Maybe she should just give up guessing and start asking around.  But whom would she ask?  In any case, it was clean.  Why complain?

She was lying on the couch admiring the luxurious cleanliness and enjoying the icepack massager when the door buzzer sounded.  Again, the war goddess was disturbed.  She’d taken a deep breath, now that she could breathe, and was readying herself to be ugly, when she realized she needed to reconsider.  Maybe it was Bill.  She smoothed her dress to look at the video security screen.  It looked like a woman, but again, so did Bill.

She was just about to turn away when the visitor turned and looked directly into the camera, and there he was, Bill.

She opened the door to let him in without even thinking about it.  As he entered she couldn’t help but remember the last time she’d seen him.  That was a mistake.  As he went over to the freshly laundered couch to sit down, he saw the melted ice pack.  She needed help.  How could she discuss this?  Again, without even thinking she just blurted it out, she needed ice for her hoo-hoo.  She hoped he didn’t mind, but she did just drop a baby and the ice pack was to keep her staples and stitches in place.

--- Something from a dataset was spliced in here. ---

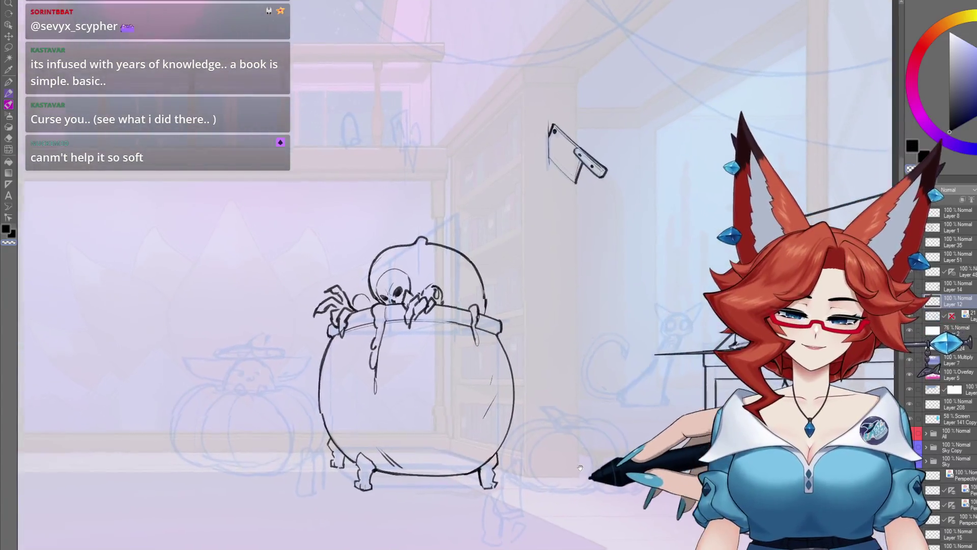
pyautogui.scroll(5, 568, 387)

To her amazement, Bill didn’t miss a beat.  He quietly got up, went into her kitchen and wrapped some iced gelatin squares and brought them back to her.  She didn’t remember purchasing gelatin squares.  He was about to place them when she plaintively requested to do it herself, if he wouldn’t mind turning around while she adjusted herself and applied some ice.  If he didn’t turn around quickly though, she would just have to embarrass herself and show him her swollen stapled and stitched hoo-hoo.

He turned.  Again, she hoped she hadn’t repulsed him.  She didn’t know if she could stand it if another person turned from her in disgust.  Being a war goddess just didn’t appeal to most people.  She was no more than a specimen shoot to most people.  Some people held her and producers like her responsible for the continuous wars and conflicts.  Some bizarre twisted reasoning, if you asked her.  Produce specimens and the world will create a war to use them up?  Then again, if there were no specimens, there would be no wars.  At least, not wars with living breathing people fighting them.  It did have a certain appeal.

Before she began to spiral down that deep dark hole of despair, Bill spoke.  What he said was so simple.  He wanted to get to know her and he asked if she minded that he called her Susan.  She just looked like a Susan to him and he really liked the name.

As he looked at her, she realized she must resemble a piece of meat, a piece of meat with a whole lot of fat and gristle on it, she surmised.  Still, she felt good about it.  Imagine that, a Susan, and a Susan that somebody wanted to know.  Bill wanted to know.  Now, what did he really want?
Maybe he was just a test.  She’d heard about tests.  She’d failed a few in her time.  She hadn’t ended up hooked to a machine, but she’d been warned often enough.  Everyone had.

But what was life if not lived with risks?  She’d call him Bill.  She’d also have two more children.  Let the female progeny make the choice for herself.  She’d at least start off with a clean slate.  It was the least Mom could do.